The online gaming hub is coming under increased scrutiny over its policies
The European Commission (EC) has asked the Maltese government for more information about the proposed changes to Malta’s Gambling Act, which have raised concerns about their compatibility with EU law. The European Commission has announced that it will examine Malta’s controversial Bill 55, which seeks to provide legal safeguards for Malta-based iGaming businesses from litigation in other EU member states.
The Shift News reports that Didier Reynders, the European Commissioner for Justice, stated that the Commission is currently reviewing the draft legislation and will determine whether it complies with EU regulations. Reynders responded to a written inquiry from German MEP Sabine Verheyen, highlighting the need for more details from Maltese authorities before any follow-up actions are taken.
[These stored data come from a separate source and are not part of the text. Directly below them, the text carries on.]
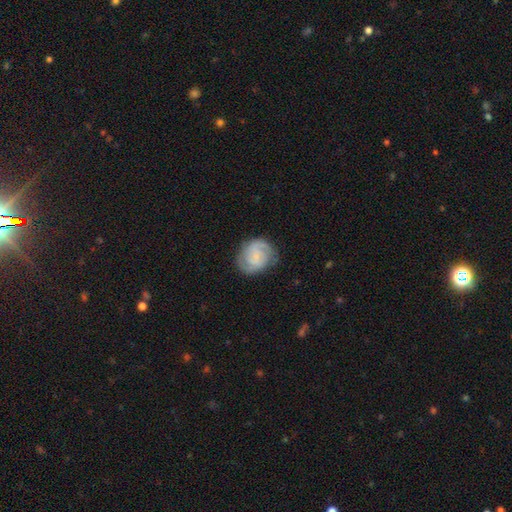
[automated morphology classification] Overall: featured or disk (66%; smooth 27%). Edge-on disk: no (98%). Bar: weak (48%; no 42%). Spiral arms: yes (91%). Spiral arm count: 2 (71%). Spiral winding: tight (46%; medium 41%). Bulge size: small (53%; none 31%). Merging: none (75%).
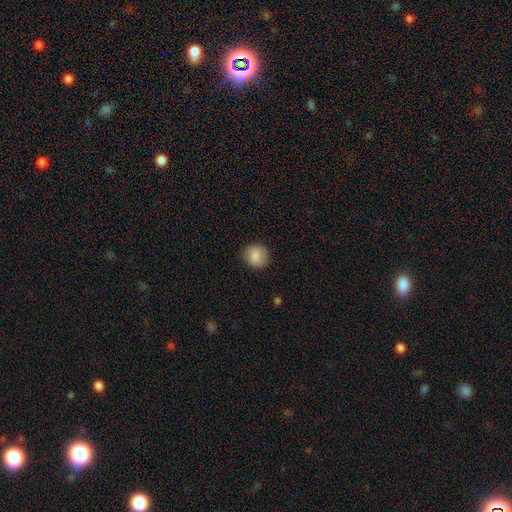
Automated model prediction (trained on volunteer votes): This is clearly a smooth galaxy (87%). How rounded: clearly round (89%). Merging: clearly none (88%).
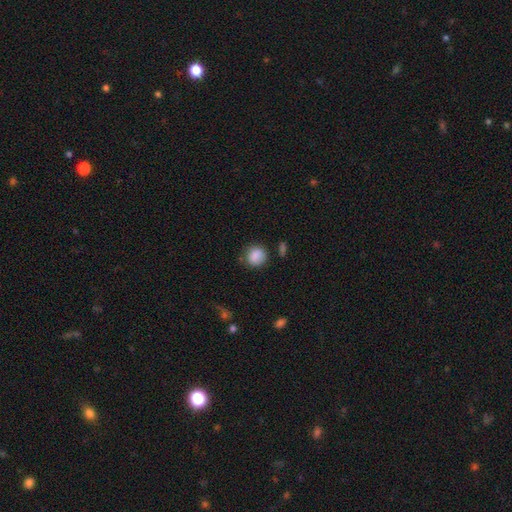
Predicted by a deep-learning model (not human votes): The model was most divided on "how rounded": round: 75%, in between: 24%, cigar-shaped: 1%. More confident: smooth or featured — smooth (87%); merging — none (72%).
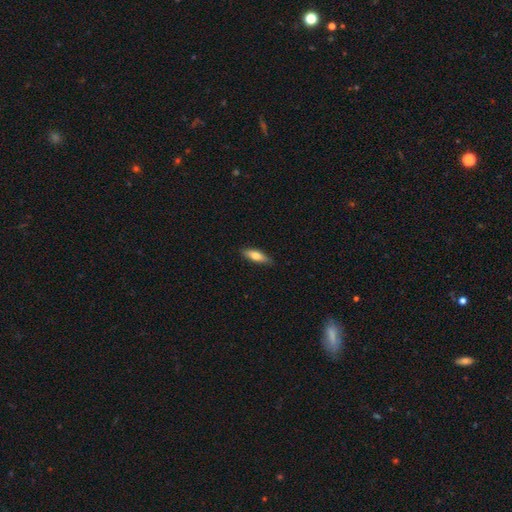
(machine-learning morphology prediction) A smooth galaxy with no disk features (67%) that is in between round and cigar-shaped (50%). Merging: none (86%).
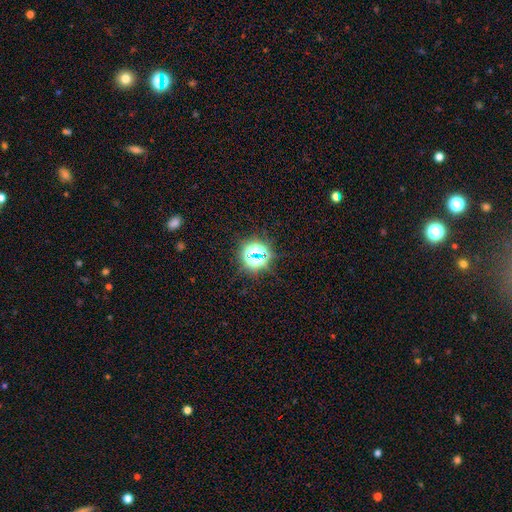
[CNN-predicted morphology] Smooth or featured? star or artifact (74%)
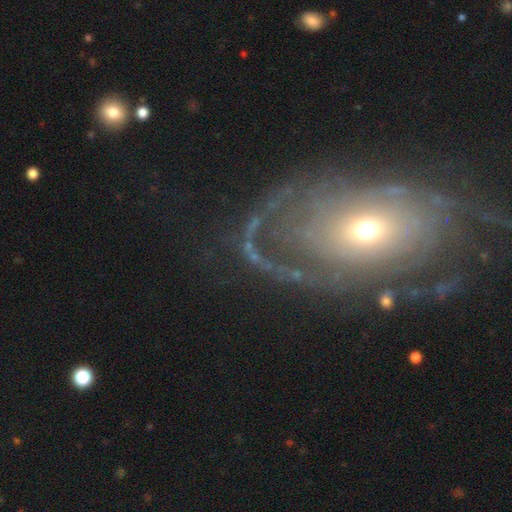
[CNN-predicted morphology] The model was most divided on "spiral arms": yes: 57%, no: 43%. More confident: edge-on disk — no (93%); bar — no (75%); smooth or featured — featured or disk (65%); bulge size — moderate (53%); merging — none (52%).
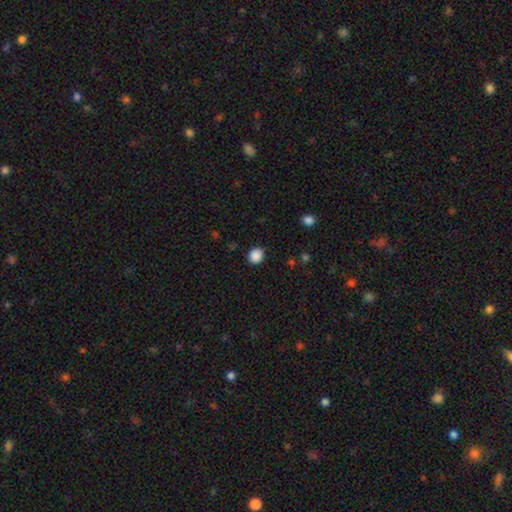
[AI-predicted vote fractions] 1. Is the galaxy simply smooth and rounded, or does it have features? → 88% smooth, 10% star or artifact, 3% featured or disk.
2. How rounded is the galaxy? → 80% round, 19% in between, 1% cigar-shaped.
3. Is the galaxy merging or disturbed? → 88% none, 8% minor disturbance, 2% major disturbance, 1% merger.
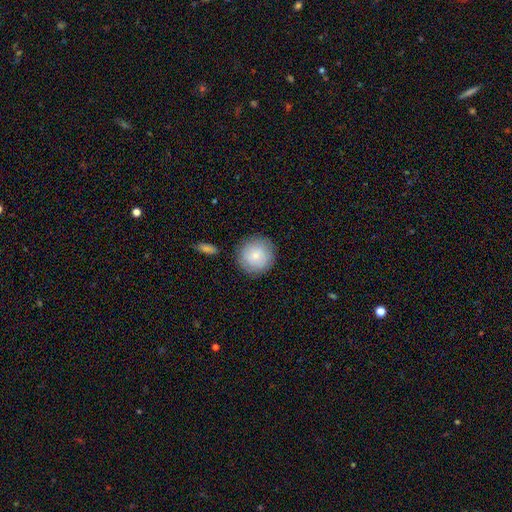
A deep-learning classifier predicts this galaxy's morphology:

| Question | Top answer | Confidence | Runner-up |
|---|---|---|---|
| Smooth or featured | smooth | 77% | featured or disk (17%) |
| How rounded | round | 93% | in between (6%) |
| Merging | none | 85% | minor disturbance (10%) |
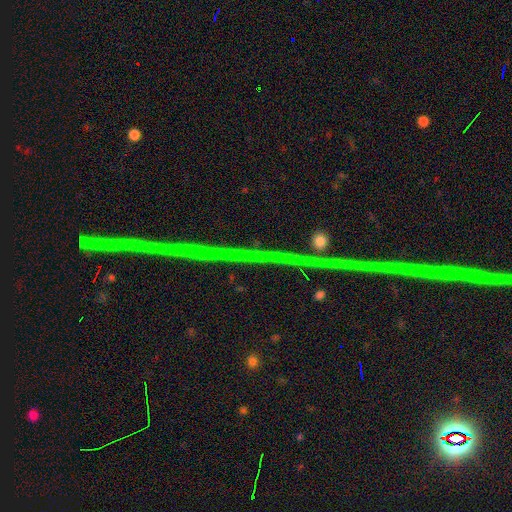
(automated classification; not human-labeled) Smooth or featured: star or artifact — 82% (featured or disk — 12%)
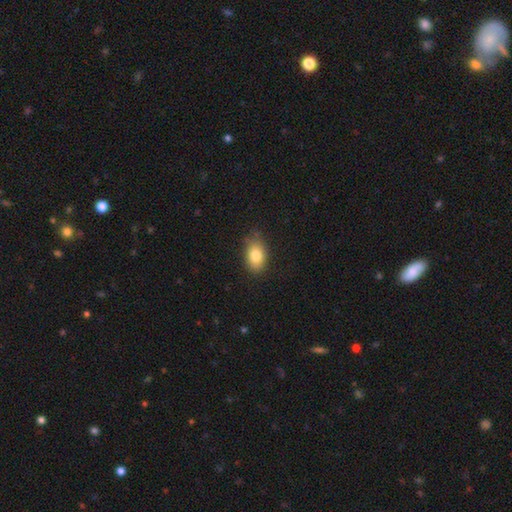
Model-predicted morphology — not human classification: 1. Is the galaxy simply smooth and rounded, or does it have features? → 80% smooth, 11% featured or disk, 8% star or artifact.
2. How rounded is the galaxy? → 85% in between, 14% round, 2% cigar-shaped.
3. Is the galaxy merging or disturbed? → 74% none, 21% minor disturbance, 4% major disturbance, 1% merger.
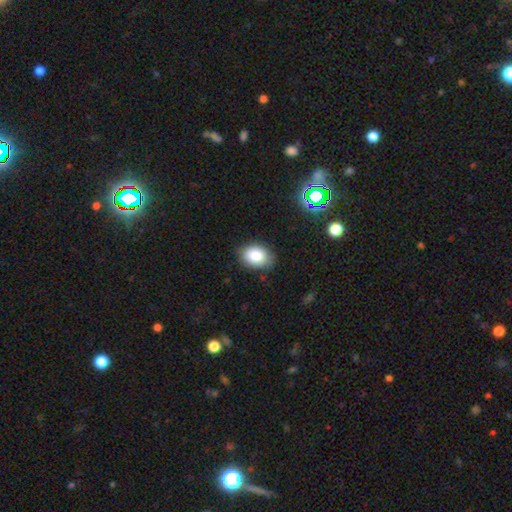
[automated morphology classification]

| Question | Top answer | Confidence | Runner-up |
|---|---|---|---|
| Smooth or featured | smooth | 84% | star or artifact (9%) |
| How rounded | in between | 77% | round (22%) |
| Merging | none | 81% | minor disturbance (15%) |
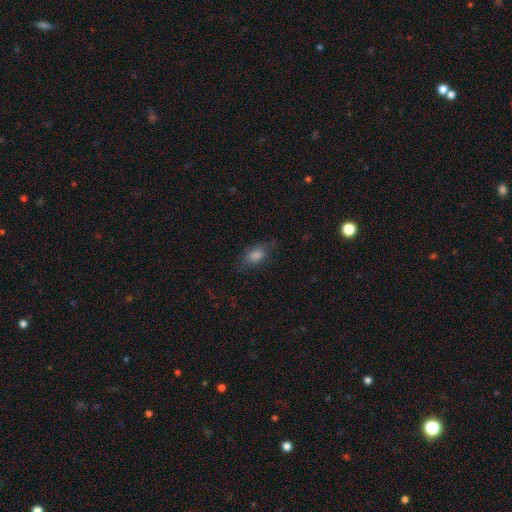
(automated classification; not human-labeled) Q: Smooth or featured?
A: smooth (75%); runner-up: featured or disk (13%)
Q: How rounded?
A: in between (82%); runner-up: round (10%)
Q: Merging?
A: none (74%); runner-up: minor disturbance (19%)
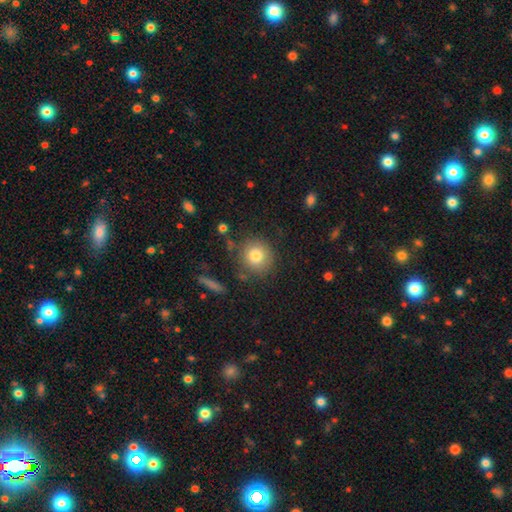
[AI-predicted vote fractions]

The Member of the European Parliament (MEP) asked the EC several questions, including whether the proposed bill aligns with European law and what steps the Commission will take if it finds any violations. Reynders reiterated that the Commission has no information regarding potential connections between the local gambling industry and the Maltese government.
Bill 55, also known as the Gaming Amendment Act, was approved by the Maltese Parliament in June. It intends to formalize the country’s long-standing practice of supporting gambling businesses within its borders. The amendments have a limited scope and don’t control any legitimate legal action against licensees. However, some foreign judgments against licensees won’t be recognized in Malta, as they are deemed to be against the country’s public policy.
Offshore online casinos offering their services in regions where they lack proper licensing have been in a grey area in the online gambling industry for many years. If Bill 55 is passed, it could potentially protect operators in the European grey market from lawsuits related to their gaming activities, further complicating the already contentious issue of European freedom of services.